One of GM’s strangest cars was introduced in 1969 at the GM’s Progress of Power event in Warren, Michigan. This small electric bubblecar was called the XP 512E.
Declared an urban electric car, the XP 512E was a two-seater, with a wraparound glass canopy which opened upwards to reveal the cabin. To make the entry and exit even more convenient, the front panel opened, like on the BMW Isetta.
The GM XP 512E was tiny. The model had a length of 86.3 inches (2192 mm), a width of 56 inches (1422 mm) and a wheelbase of only 52 inches (1321 mm). This makes the model 19.9 inches (503 mm) shorter and 9.4 inches (241 mm) narrower than the Smart ForTwo EQ. The ForTwo wheelbase is also 21.7 inches (552 mm) longer.

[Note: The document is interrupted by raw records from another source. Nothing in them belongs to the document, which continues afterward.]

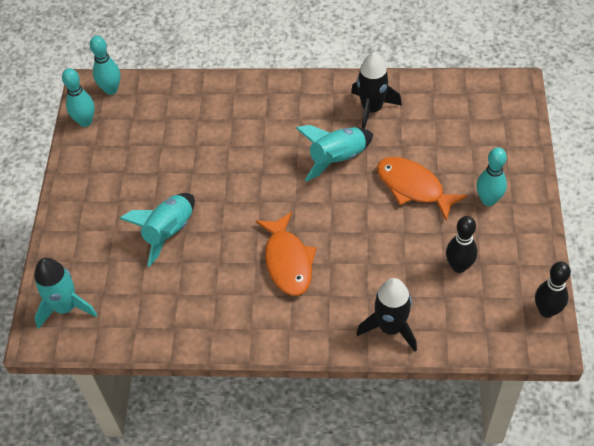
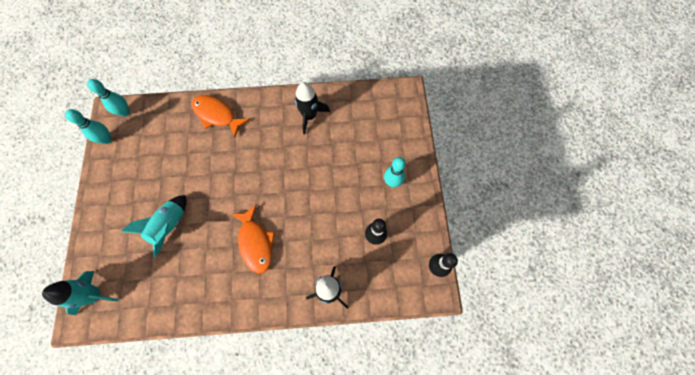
camera: 10 degrees left, 15 degrees up
turquoise rocket [296,125,373,182] -> none
orange fish [377,157,467,221] -> orange fish moved to [192,95,250,138]

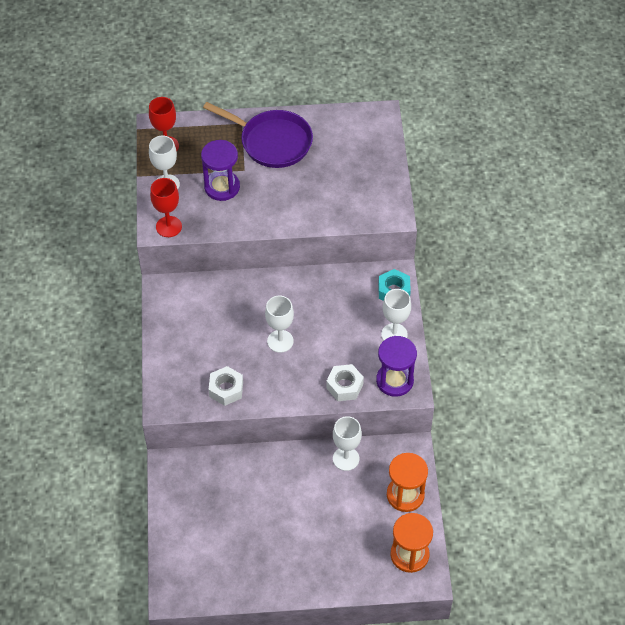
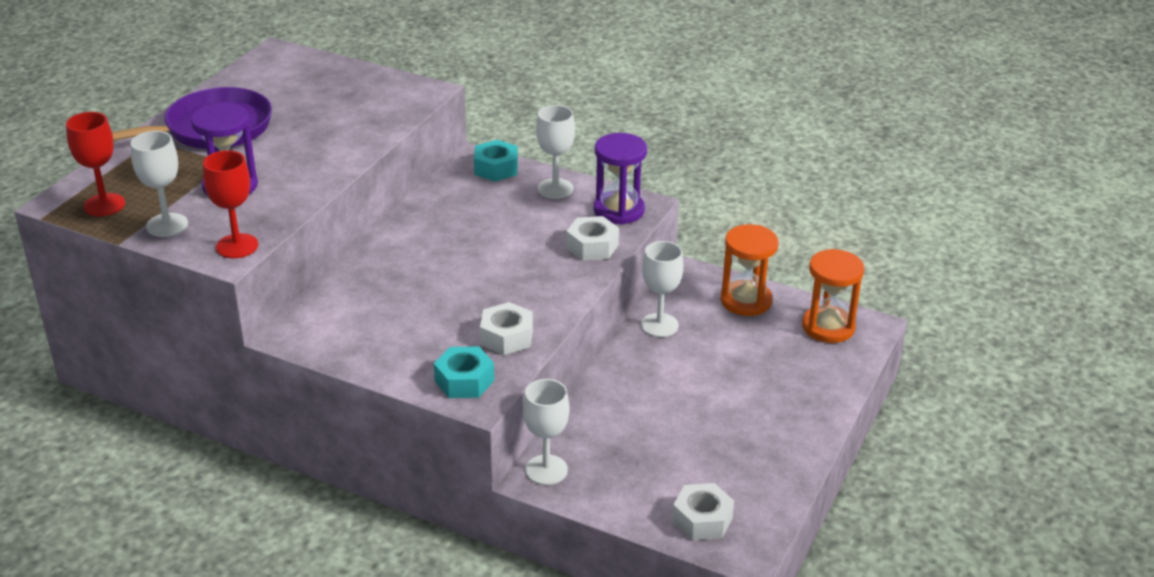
camera: 60 degrees left, 20 degrees down
white goblet [265,296,294,353] -> white goblet moved to [523,379,570,485]
none -> turquoise nut [434,347,494,398]
none -> white nut [672,483,734,540]

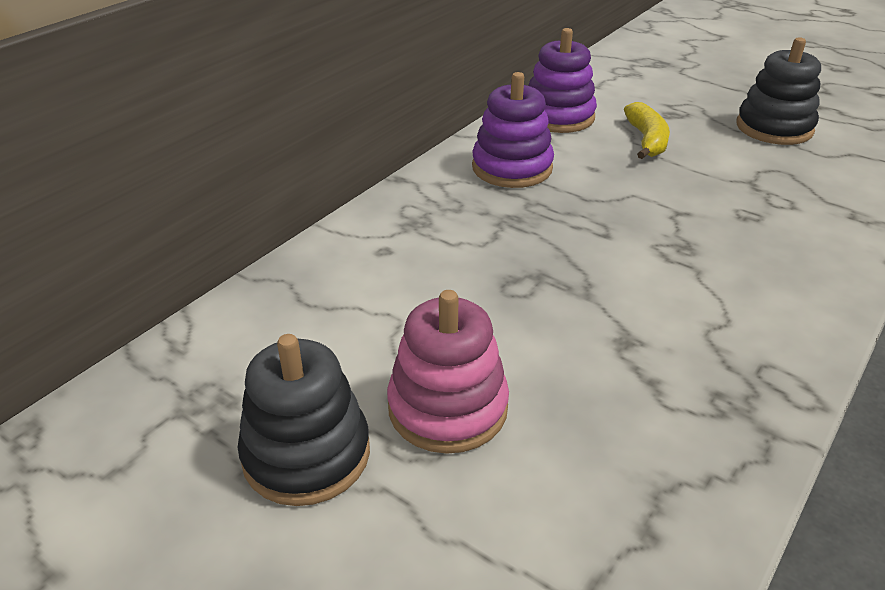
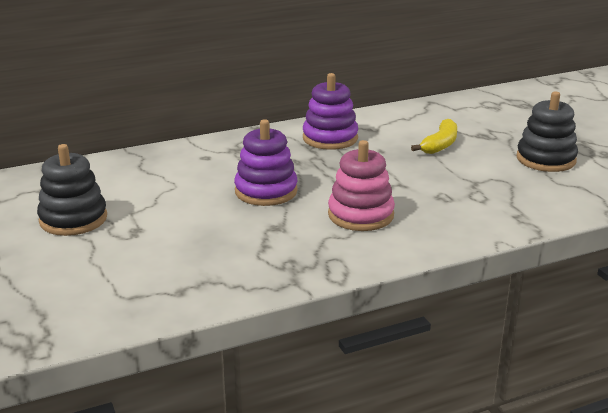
camera: 30 degrees right, 10 degrees down
pink stacking toy [387,290,509,454] -> pink stacking toy moved to [328,140,395,231]
purple stacking toy [528,28,597,133] -> purple stacking toy moved to [234,119,298,206]

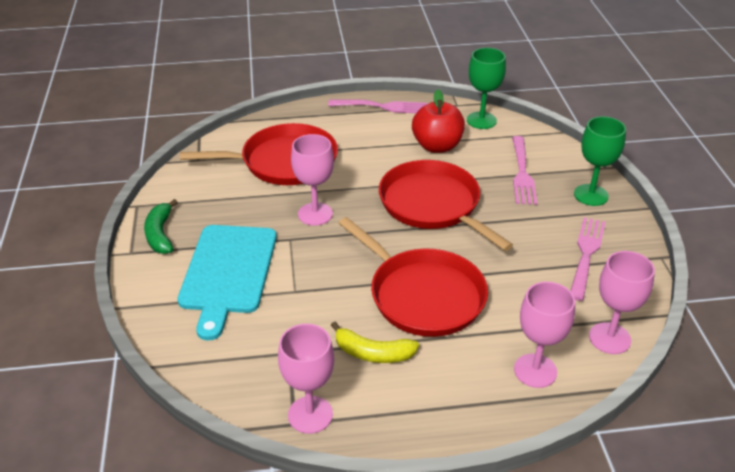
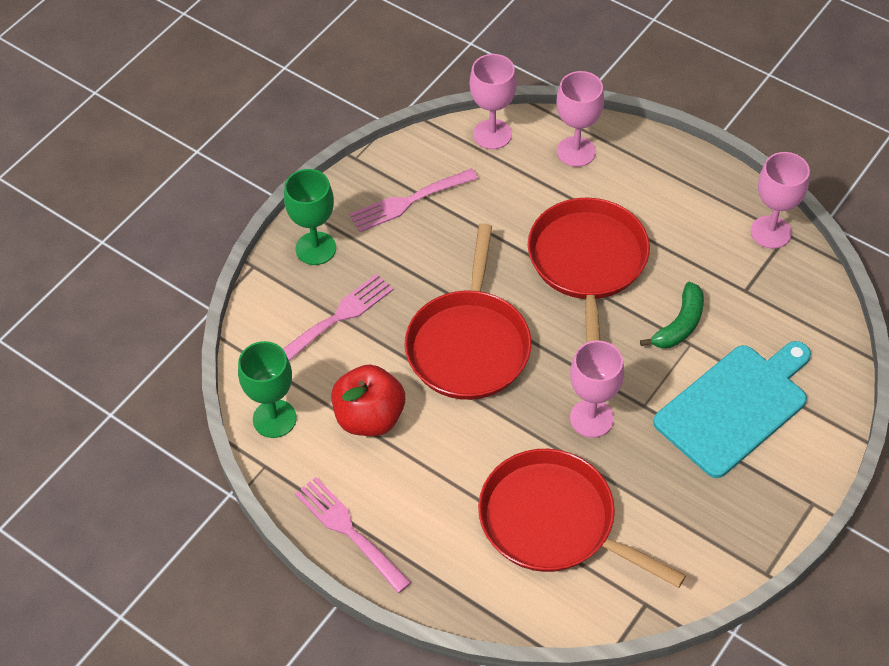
camera: 135 degrees left, 15 degrees up
green banana [144,199,178,254] -> green banana moved to [640,282,704,348]
yellow banana [331,322,419,363] -> none

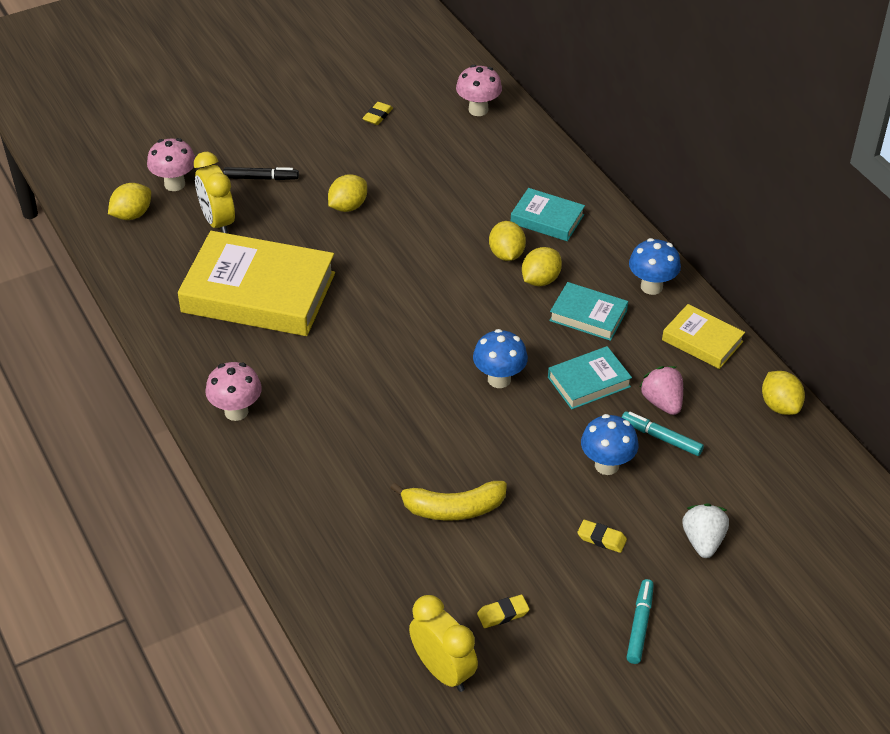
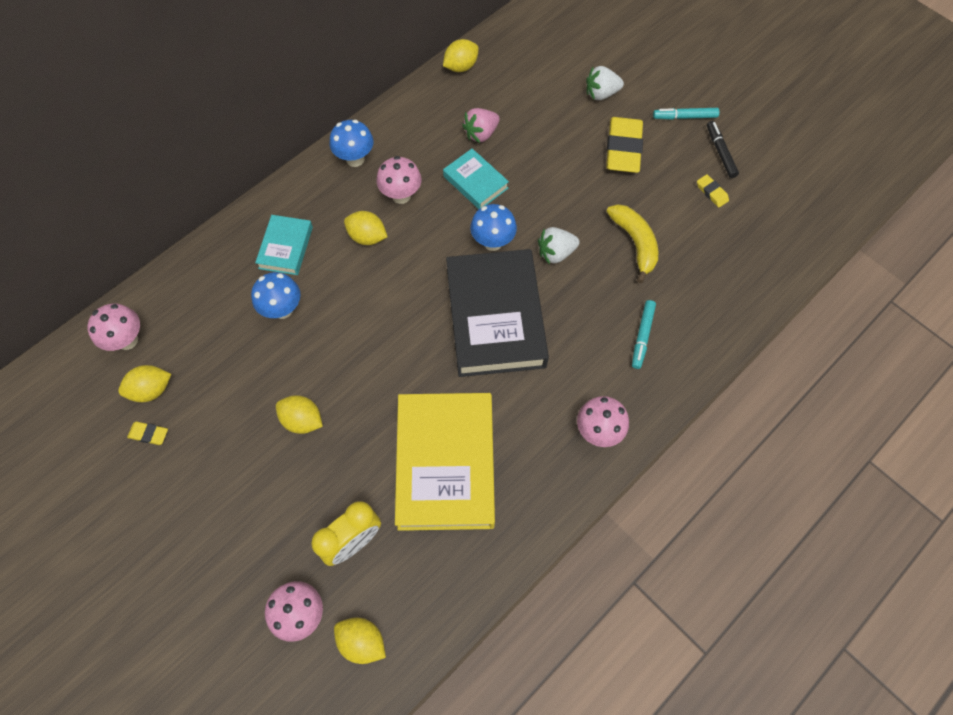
camera: 105 degrees left, 20 degrees up
black marker [223,167,299,180] -> black marker moved to [707,121,739,178]
yellow clock [409,595,478,692] -> none
yellow lemon [489,221,526,261] -> yellow lemon moved to [118,365,171,402]
turquoise book [549,282,628,341] -> pink mushroom [376,156,421,204]
yellow eraser [577,520,627,553] -> yellow eraser [606,117,643,173], size x2.18
blue mushroom [581,414,638,475] -> blue mushroom moved to [251,272,300,319]
turquoise marker [621,411,704,456] -> turquoise marker moved to [632,300,656,369]
yellow book [662,304,745,369] -> none
none -> black book [446,249,549,377]
none -> white strawberry [538,227,579,264]

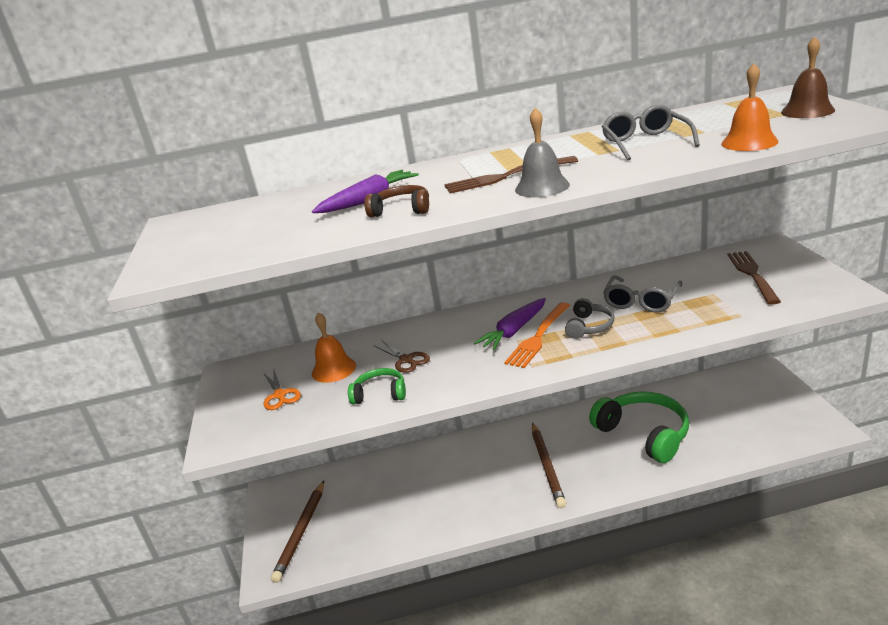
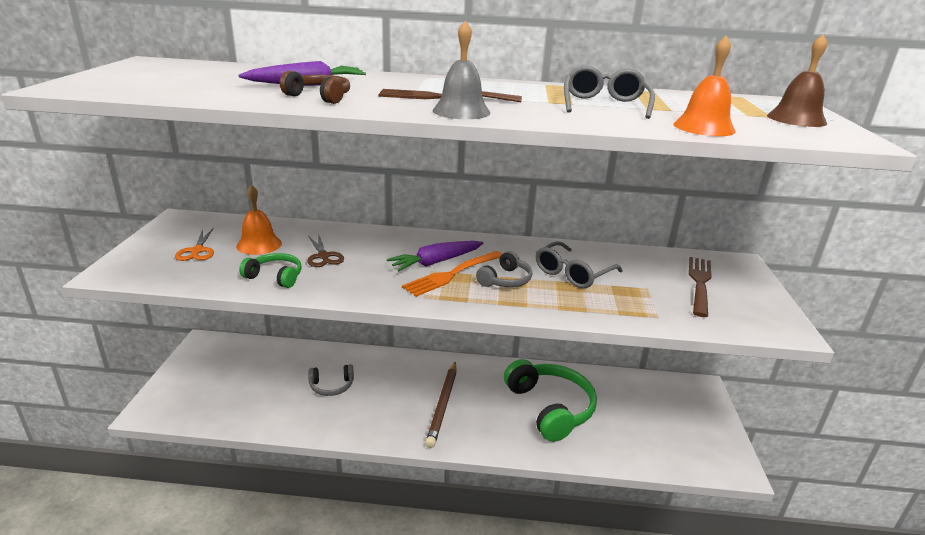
camera: 10 degrees right, 0 degrees up
brown pencil [271,481,324,583] -> none
none -> grey headphones [308,364,354,396]

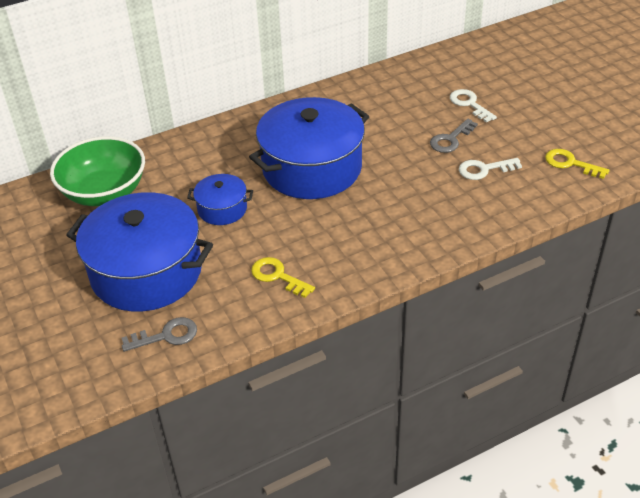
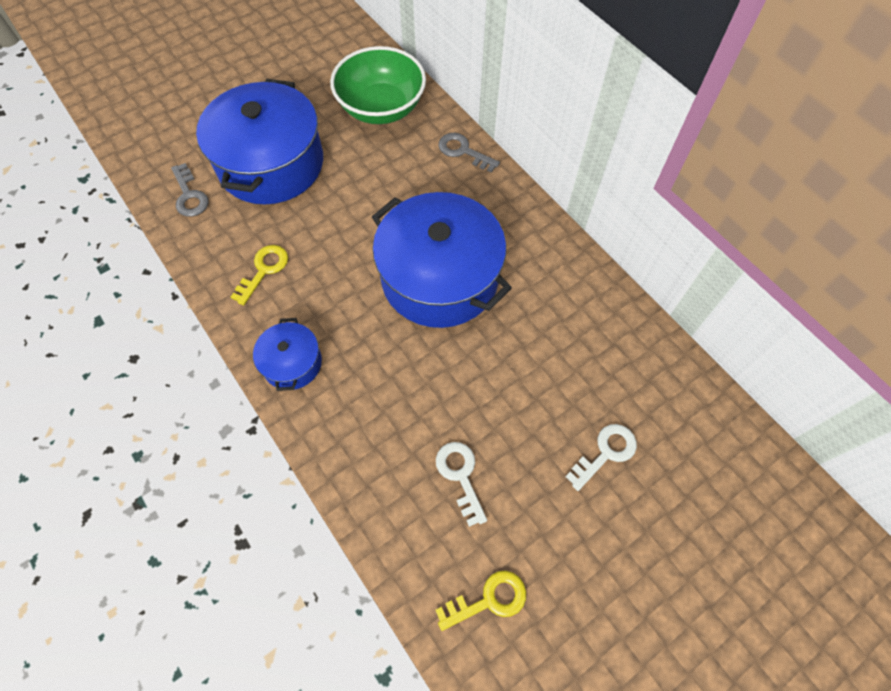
camera: 80 degrees right, 20 degrees up
blue pot [187,174,253,225] -> blue pot moved to [253,318,322,391]
grey key [430,119,478,153] -> grey key moved to [439,133,500,173]
yellow key [545,149,610,179] -> yellow key turned 45 degrees clockwise [436,570,526,631]

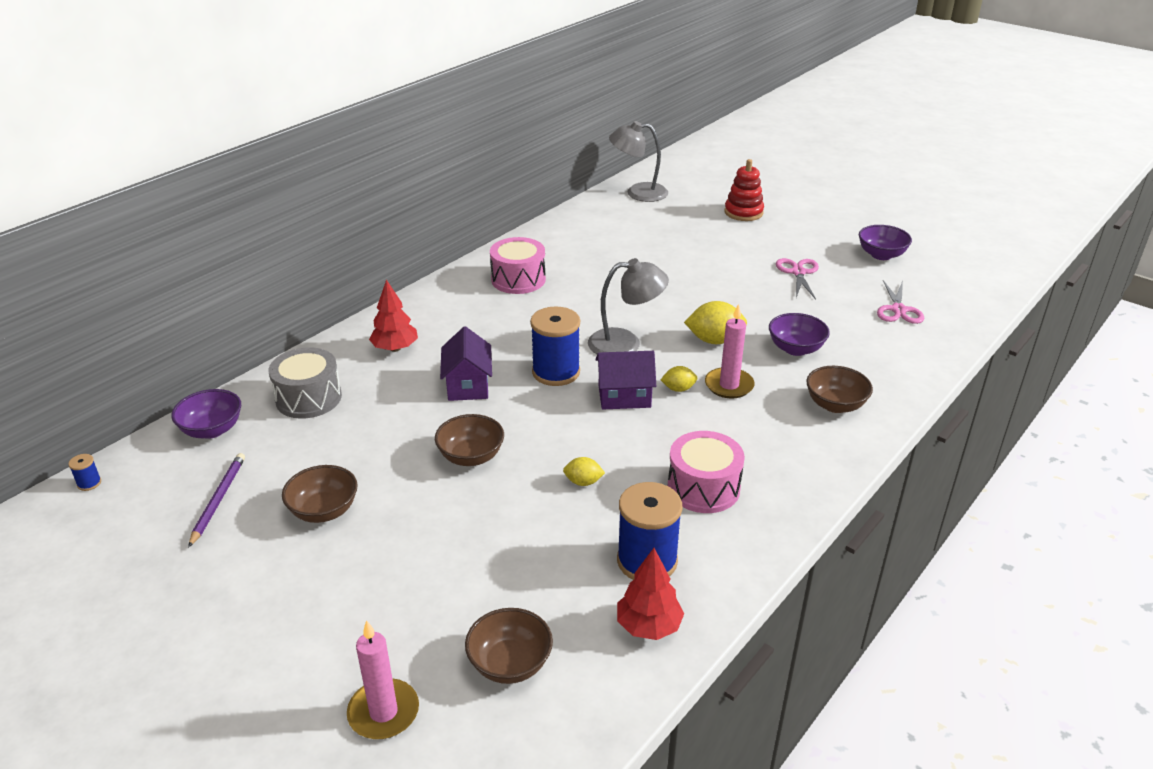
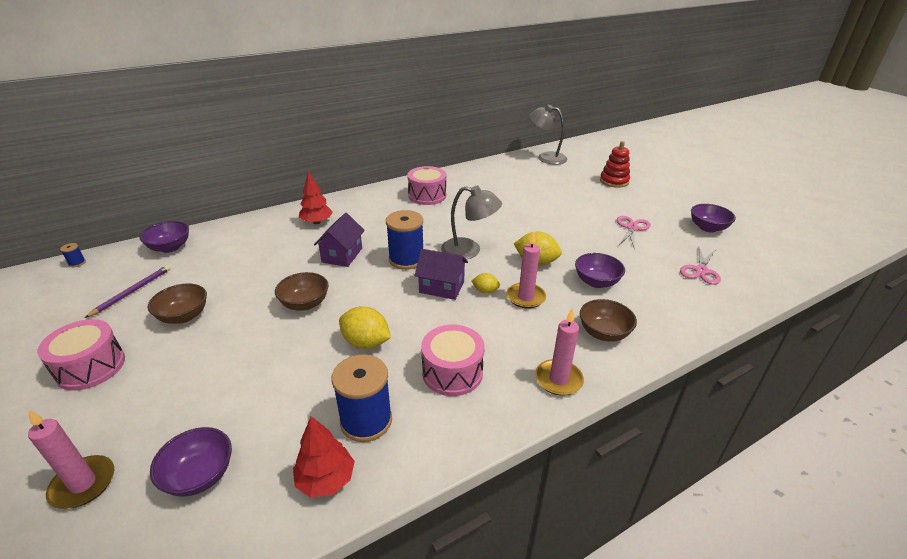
camera: 20 degrees right, 0 degrees up
grey drum [268,347,342,419] -> none
brown bowl [465,608,553,684] -> purple bowl [150,427,232,496]
yellow lemon [563,457,605,486] -> yellow lemon [339,306,391,349], size x1.78
none -> pink drum [37,319,125,391]
none -> pink candle [535,308,584,396]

Thanks to its small size and fiberglass body, the XP 512E was extremely lightweight. It weighed 1,250 pounds (567 kg), despite having a 84 V lead-acid battery and an extra 12-volt battery to power accessories.
Like many other early electric cars, the specifications were weak. Driving at 25 mph (40 km/h) the XP 512E had a range of 58 miles (93 km). At a maximum vehicle speed of about 30 mph (48 km/h), mileage dropped to 47 miles (76 km).
A full charge took about 7 hours when using a 115-volt household outlet. Nobody had come up with fast charges at that time.